De assinalar também que a Comissão, embora afirmando que as alterações climáticas estão no centro da sua ação, apenas refere muito superficialmente a questão das consequências das mesmas no trabalho.Ora, a Confederação Europeia de Sindicatos tem reivindicado a necessidade de uma directiva sobre a prevenção e proteção dos trabalhadores que laboram em ambientes de altas/baixas temperaturas.
O mesmo se podia dizer no que respeita ao já velho discurso sobre a proteção dos trabalhadores mais idosos.Para quando medidas concretas ao nível de horários , segurança e saúde, vigilância médica, redução do tempo de trabalho etc..

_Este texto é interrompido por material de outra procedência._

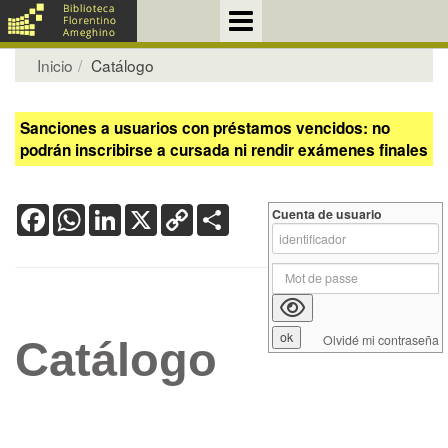
Inicio
Catálogo
Sanciones a usuarios con préstamos vencidos: no
podrán inscribirse a cursada ni rendir exámenes finales
Facebook
WhatsApp
LinkedIn
X
Copy
Share
Cuenta de usuario
Link
Olvidé mi contraseña
Catálogo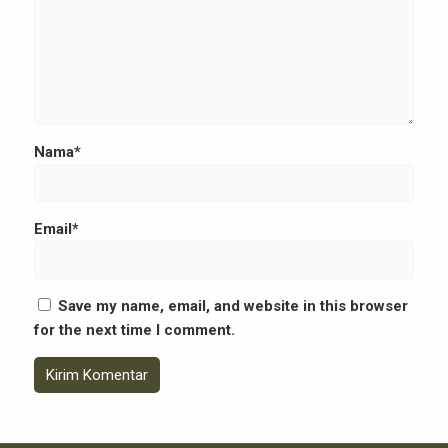
Nama*
Email*
Save my name, email, and website in this browser
for the next time I comment.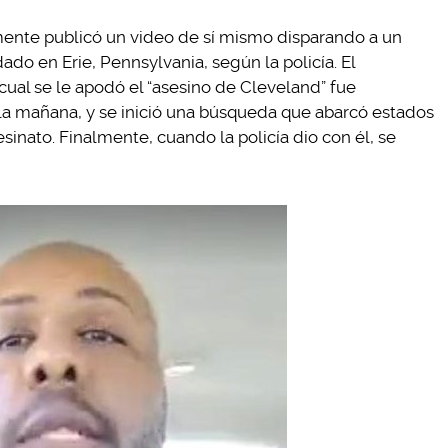
nte publicó un video de sí mismo disparando a un
o en Erie, Pennsylvania, según la policía. El
cual se le apodó el “asesino de Cleveland” fue
r la mañana, y se inició una búsqueda que abarcó estados
sinato. Finalmente, cuando la policía dio con él, se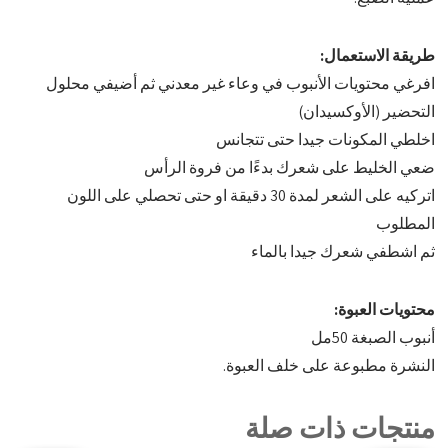
طريقة الاستعمال:
افرغي محتويات الأنبوب في وعاء غير معدني ثم أضيفي محلول
التحضير (الأوكسيدان)
اخلطي المكونات جيدا حتى تتجانس
ضعي الخليط على شعرك بدءًا من فروة الرأس
اتركيه على الشعر لمدة 30 دقيقة او حتى تحصلي على اللون
المطلوب
ثم اشطفي شعرك جيدا بالماء
محتويات العبوة:
أنبوب الصبغة 50مل
النشرة مطبوعة على خلف العبوة.
منتجات ذات صلة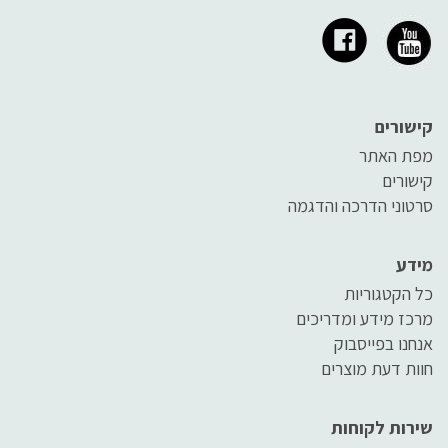
קישורים
מפת האתר
קישורים
סרטוני הדרכה והדגמה
מידע
כל הקטגוריות
מרכז מידע ומדריכים
אנחנו בפייסבוק
חוות דעת מוצרים
שירות לקוחות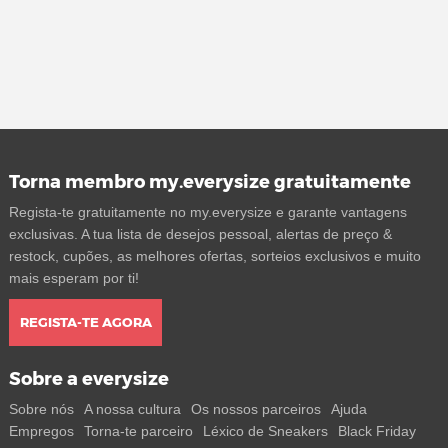
Torna membro my.everysize gratuitamente
Regista-te gratuitamente no my.everysize e garante vantagens
exclusivas. A tua lista de desejos pessoal, alertas de preço &
restock, cupões, as melhores ofertas, sorteios exclusivos e muito
mais esperam por ti!
REGISTA-TE AGORA
Sobre a everysize
Sobre nós
A nossa cultura
Os nossos parceiros
Ajuda
Empregos
Torna-te parceiro
Léxico de Sneakers
Black Friday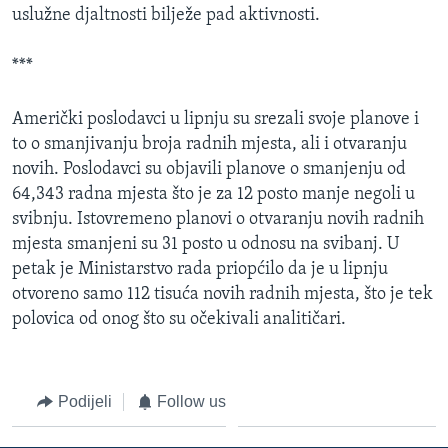
uslužne djaltnosti bilježe pad aktivnosti.
MAGAZIN
O GLASU AMERIKE
***
Learning English
Američki poslodavci u lipnju su srezali svoje planove i
to o smanjivanju broja radnih mjesta, ali i otvaranju
PRATITE NAS
novih. Poslodavci su objavili planove o smanjenju od
64,343 radna mjesta što je za 12 posto manje negoli u
svibnju. Istovremeno planovi o otvaranju novih radnih
mjesta smanjeni su 31 posto u odnosu na svibanj. U
Jezici
petak je Ministarstvo rada priopćilo da je u lipnju
otvoreno samo 112 tisuća novih radnih mjesta, što je tek
polovica od onog što su očekivali analitičari.
Podijeli
Follow us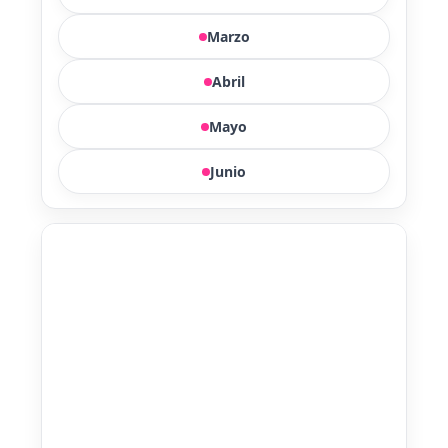
Marzo
Abril
Mayo
Junio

Segurança e saúde dos trabalhadores é um direito fundamental
Mas também os riscos psicossociais relacionados com o trabalho ficam sem enquadramento específico.Nada previsto para além de guias, estudos e campanhas.No entanto, o stresse, o assédio e o bounout proliferam nos locais de trabalho.É caso para perguntar se a Comissão Europeia anda tolhida por alguém.A saúde de quem trabalha não pode ser apenas um factor económico e de competitividade.Deve ser um direito fundamental dos trabalhadores!Continuam a prevalecer os interesses das empresas e da economia sobre a saúde dos trabalhadores.

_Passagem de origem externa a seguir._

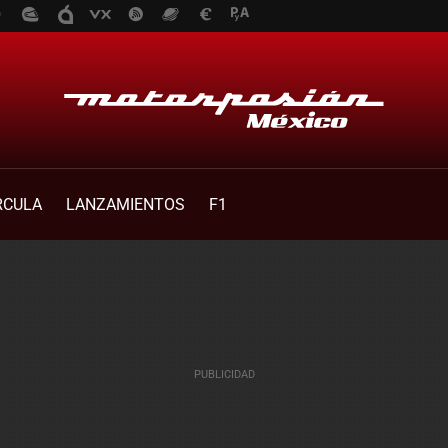
RCULA
LANZAMIENTOS
F1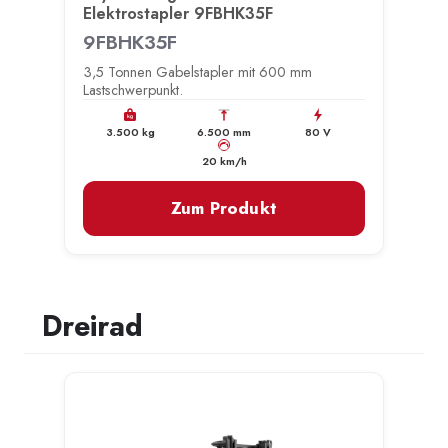
Elektrostapler 9FBHK35F
9FBHK35F
3,5 Tonnen Gabelstapler mit 600 mm
Lastschwerpunkt.
kg
3.500 kg
6.500 mm
80 V
km/h
20 km/h
Zum Produkt
Dreirad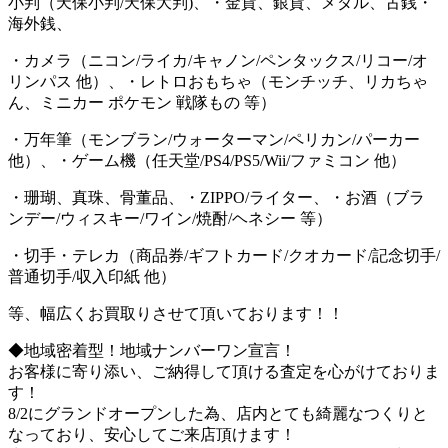
小判（天保小判/天保大判)、・金貨、銀貨、メダル、古銭・
海外銭、
・カメラ（ニコン/ライカ/キャノン/ペンタックス/リコー/オ
リンパス 他）、・レトロおもちゃ（モンチッチ、リカちゃ
ん、ミニカー ポケモン 戦隊もの 等）
・万年筆（モンブラン/ウォーターマン/ペリカン/パーカー
他）、・ゲーム機（任天堂/PS4/PS5/Wii/ファミコン 他）
・珊瑚、真珠、骨董品、・ZIPPO/ライター、・お酒（ブラ
ンデー/ウィスキー/ワイン/焼酎/ヘネシー 等）
・切手・テレカ（商品券/ギフトカード/クオカード/記念切手/
普通切手/収入印紙 他）
等、幅広くお買取りさせて頂いております！！
◆地域密着型！地域ナンバーワン宣言！
お客様に寄り添い、ご納得して頂ける査定を心がけておりま
す！
8/2にグランドオープンした為、店内とても綺麗なつくりと
なっており、安心してご来店頂けます！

Enfim, esperava mais, embora sabendo que a a situação não é propícia a grandes rasgos.É verdade que a melhoria das condições de trabalho depende muito da relação de forças em cada país e dos modelos de relações de trabalho vigentes.A maioria dos paises da UE não tem níveis dignos de segurança e saúde dos trabalhadores.Basta ouvir os sindicalistas da Bulgária, Hungria, Polónia Letónia, etc.Mas, nos países tradicionalmente mais progressistas como nos países nórdicos e Alemanha, para não falar na Espanha e na Itália, a situação degrada-se a olhos vistos.A luta pelo trabalho digno continua agora com a discussão e elaboração das estratégias nacionais.O contributo do movimento sindical será decisivo.Precisam-se medidas concretas!
*Dirigente da BASE-FUT, Técnico Superior da ACT aposentado.